Depending on your lookback window and attribution model, channels receive different credit. The following are some notable examples:
-
Using first touch and a session lookback window, attribution looks at only the third visit. Between email and display, email was first, so email gets 100% credit for the $50 purchase.
-
Using first touch and a person lookback window, attribution looks at all three visits. Paid search was first, so it gets 100% credit for the $50 purchase.
-
Using linear and a session lookback window, credit is divided between email and display. Both of these channels each get $25 credit.
-
Using linear and a person lookback window, credit is divided between paid search, social, email, and display. Each channel gets $12.50 credit for this purchase.
-
Using J-shaped and a person lookback window, credit is divided between paid search, social, email, and display.
- 60% credit is given to display, for $30.
- 20% credit is given to paid search, for $10.
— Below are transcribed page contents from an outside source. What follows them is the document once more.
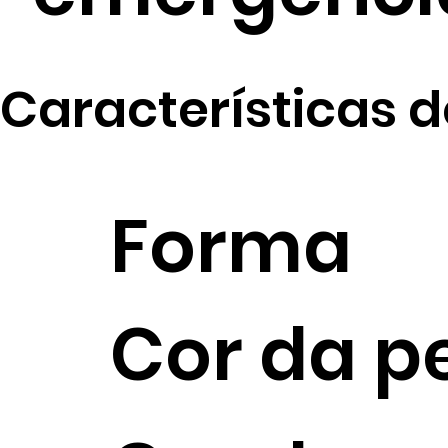
Características d
Forma
Cor da p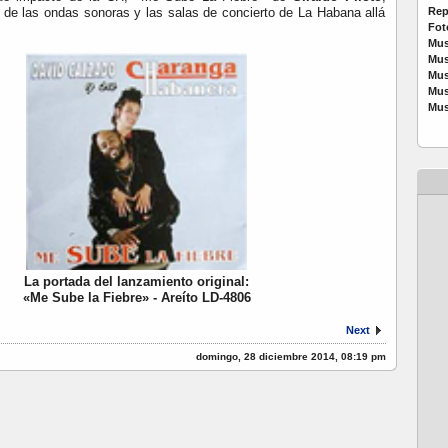
s de las ondas sonoras y las salas de concierto de La Habana allá
Rep
Fot
Mus
Mus
Mus
Mus
Mus
La portada del lanzamiento original:
«Me Sube la Fiebre»
- Areíto LD-4806
Next
domingo, 28 diciembre 2014, 08:19 pm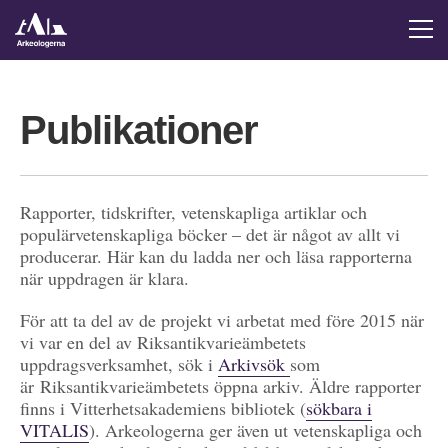
Publikationer
Rapporter, tidskrifter, vetenskapliga artiklar och
populärvetenskapliga böcker – det är något av allt vi
producerar. Här kan du ladda ner och läsa rapporterna
när uppdragen är klara.
För att ta del av de projekt vi arbetat med före 2015 när
vi var en del av Riksantikvarieämbetets
uppdragsverksamhet, sök i
Arkivsök
som
är Riksantikvarieämbetets öppna arkiv. Äldre rapporter
finns i Vitterhetsakademiens bibliotek (
sökbara i
VITALIS
). Arkeologerna ger även ut vetenskapliga och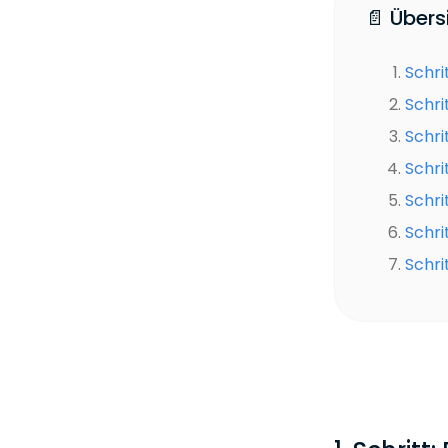
📄 Übers
Schri
Schri
Schri
Schri
Schri
Schri
Schri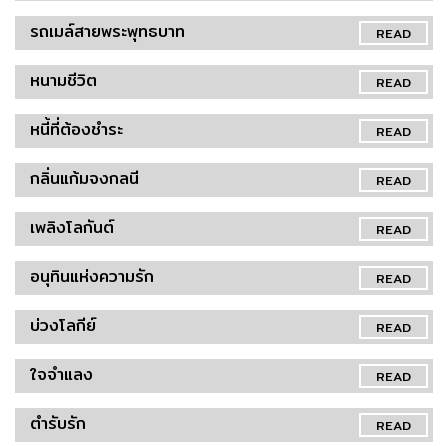
รถเมล์สายพระพุทธบาท
READ
หนามชีวิต
READ
หนี้ที่ต้องชำระ
READ
กลิ่นแก้มจงกลนี
READ
เพลิงโลกันต์
READ
อนุทินแห่งความรัก
READ
บ่วงโลกีย์
READ
ใจจำแลง
READ
ตำรับรัก
READ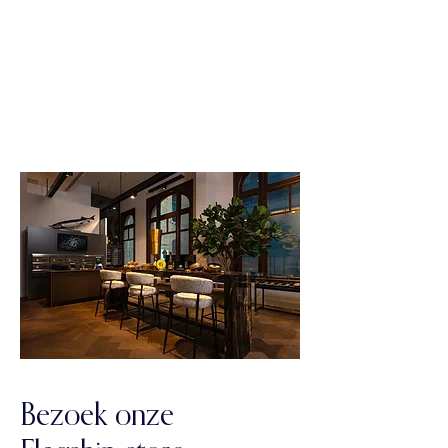
Bezoek onze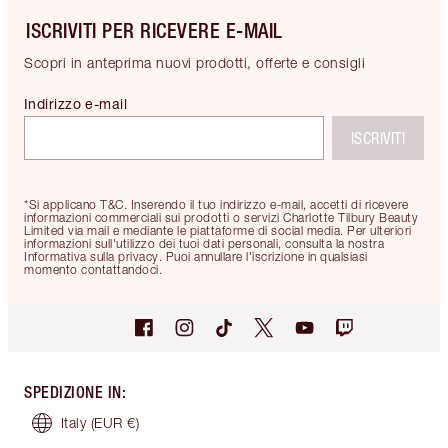
ISCRIVITI PER RICEVERE E-MAIL
Scopri in anteprima nuovi prodotti, offerte e consigli
Indirizzo e-mail
ISCRIVITI
*Si applicano T&C. Inserendo il tuo indirizzo e-mail, accetti di ricevere
informazioni commerciali sui prodotti o servizi Charlotte Tilbury Beauty
Limited via mail e mediante le piattaforme di social media. Per ulteriori
informazioni sull'utilizzo dei tuoi dati personali, consulta la nostra
Informativa sulla privacy. Puoi annullare l'iscrizione in qualsiasi
momento contattandoci.
SPEDIZIONE IN
:
Italy
(EUR €)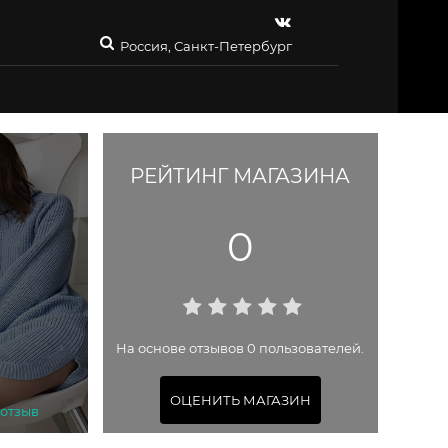
Россия, Санкт-Петербург
РЕЙТИНГ МАГАЗИНА
0
На основе отзывов 0 пользователей.
ОЦЕНИТЬ МАГАЗИН
 отзыв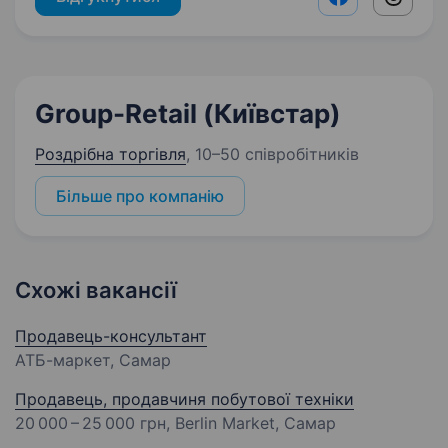
Facebook shar
Threads
Group-Retail (Київстар)
Роздрібна торгівля
,
10–50 співробітників
Більше про компанію
Схожі вакансії
Продавець-консультант
АТБ-маркет, Самар
Продавець, продавчиня побутової техніки
20 000 – 25 000 грн
, Berlin Market, Самар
- The remaining 20% is divided between social and email, giving $5 to each.
-
Using Time Decay and a person lookback window, credit is divided between paid search, social, email, and display. Using the default 7-day half-life:
-
Gap of zero days between display touch point and conversion.
2^(-0/7) = 1
-
Gap of zero days between email touch point and conversion.
2^(-0/7) = 1
-
Gap of six days between social touch point and conversion.
2^(-6/7) = 0.552
-
Gap of nine days between paid search touch point and conversion.
2^(-9/7) = 0.41
-
Normalizing these values results in the following:
- Display: 33.8%, getting $16.88
- Email: 33.8% getting $16.88
- Social: 18.6%, getting $9.32
- Paid Search: 13.8%, getting $6.92
-
Conversion events that typically have whole numbers are divided if credit belongs to more than one channel. For example, if two channels contribute to an order using a Linear attribution model, both channels get 0.5 of that order. These partial metrics are summed across all people then rounded to the nearest integer for reporting.